When Knott-Craig re-entered the cellular telecommunications arena last year, the industry immediately braced itself for a shake-up in mobile pricing. About a month after having taken the reins, Knott-Craig fired the first salvo in what industry observers have dubbed SA's "mobile price war" when he introduced the market to the operator's now trademark 99c price plan.

The war quickly escalated, with rival Vodacom - and later 8ta and MTN - reacting with promotions and rate cuts of their own.

IDC telecoms analyst Spiwe Chireka says she does not expect major ructions immediately after MTRs drop next week. "I don't think we can expect drastic price cuts in the short term, because [the operators] already took pre-emptive steps in lowering their tariffs, ahead of the rate reduction."

Chireka flags second operator MTN as likely to be the first to make a post-MTR cut move. "MTN might now come on board in the 99c war - purely because the excuse of not being able to absorb price cuts will no longer hold."

Although Cell C kicked off the price war, Chireka says the company will probably want to review its position before announcing any further price cuts.

"Cell C has enjoyed a good position, with the introduction of the 99c tariff, but now if I were them, I would wait to see what steps the other operators are taking - and take stock of how the 99c tariff has impacted revenues - before taking the price war further."

Big shift

The price war, says Goldstuck, was indeed made possible by falling MTRs, but Cell C's "big shift" was in the simplicity of its flat rate offering.

"Once other operators pick up the extent to which Cell C's flat rate appeals to customers, they will try to introduce more simplified pricing as well. If they don't perceive an impact, they won't act. However, we have already seen a flattening and even decline in subscriber numbers at the two majors, even while the smaller operators continue to grow."

Chireka echoes Goldstuck's stance on the importance of simplicity for consumers, and says this is a global trend among mobile operators seeking consumer favour and increased subscriber support.

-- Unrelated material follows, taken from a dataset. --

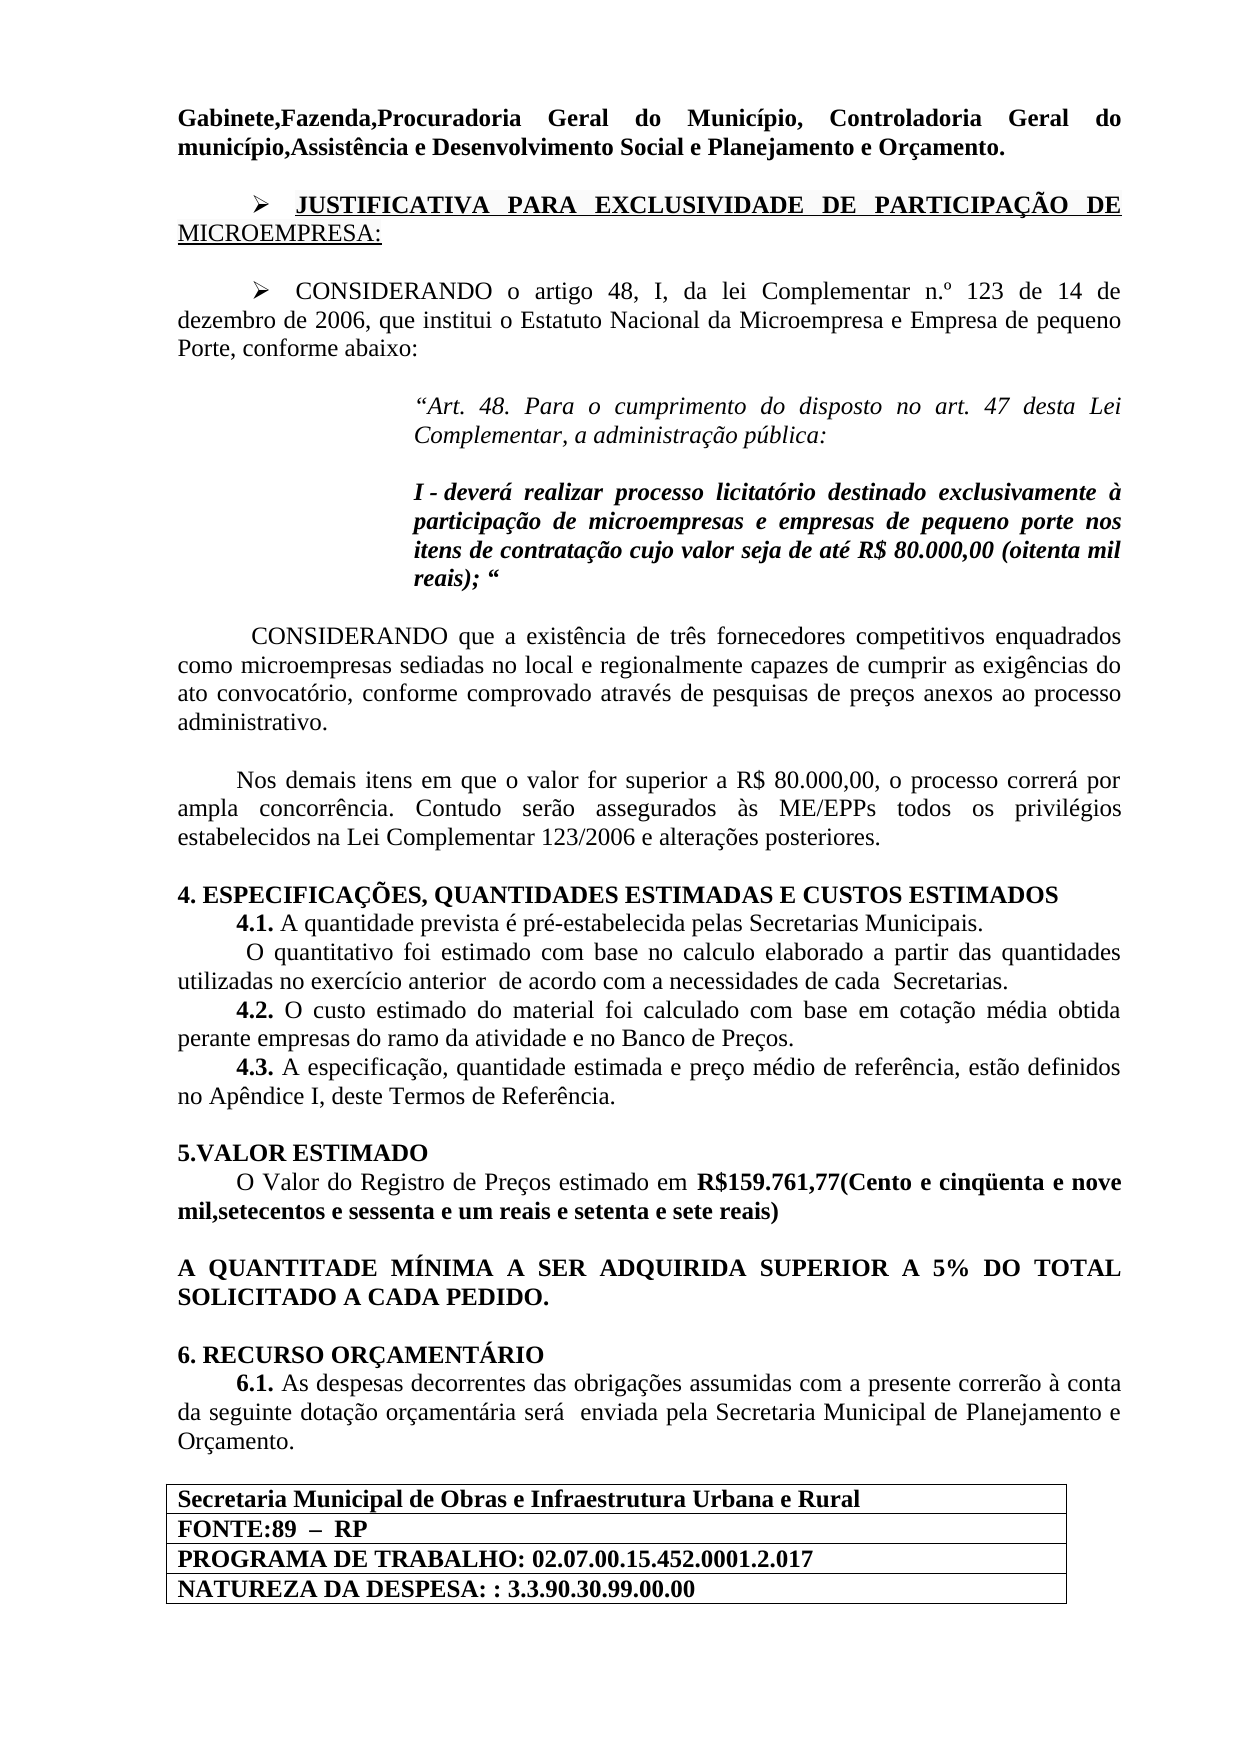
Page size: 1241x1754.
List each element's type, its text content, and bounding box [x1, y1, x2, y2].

"Cell C is definitely playing on the simplicity bit - and they are right to do so." Chireka says, in SA, it is still a major challenge to ascertain what exactly mobile operators are charging their customers.

Economic driver

Internet Solutions executive for communications services, Wayne Speechly, says reduced MTRs are an important economic driver, "especially as SA is still unable to provide suitable services to the population at large, while remaining one of the most expensive telecommunications markets in the world".

While industry opinion differs on whether lower MTRs translate into cost savings for the consumer, Goldstuck says this is absolutely the case.

He says there is no question that lower termination rates result in lower call rates - especially in the prepaid sector. "Many are cynical, but we tend to have short memories, and compare prices with what we were paying three months ago, not three years ago."

ICASA spokesperson Paseka Maleka says, now that the authority's MTR glide path has come to an end, ICASA will review the situation in a year's time. In the meantime, MTRs will remain at 40c until at least March 2014.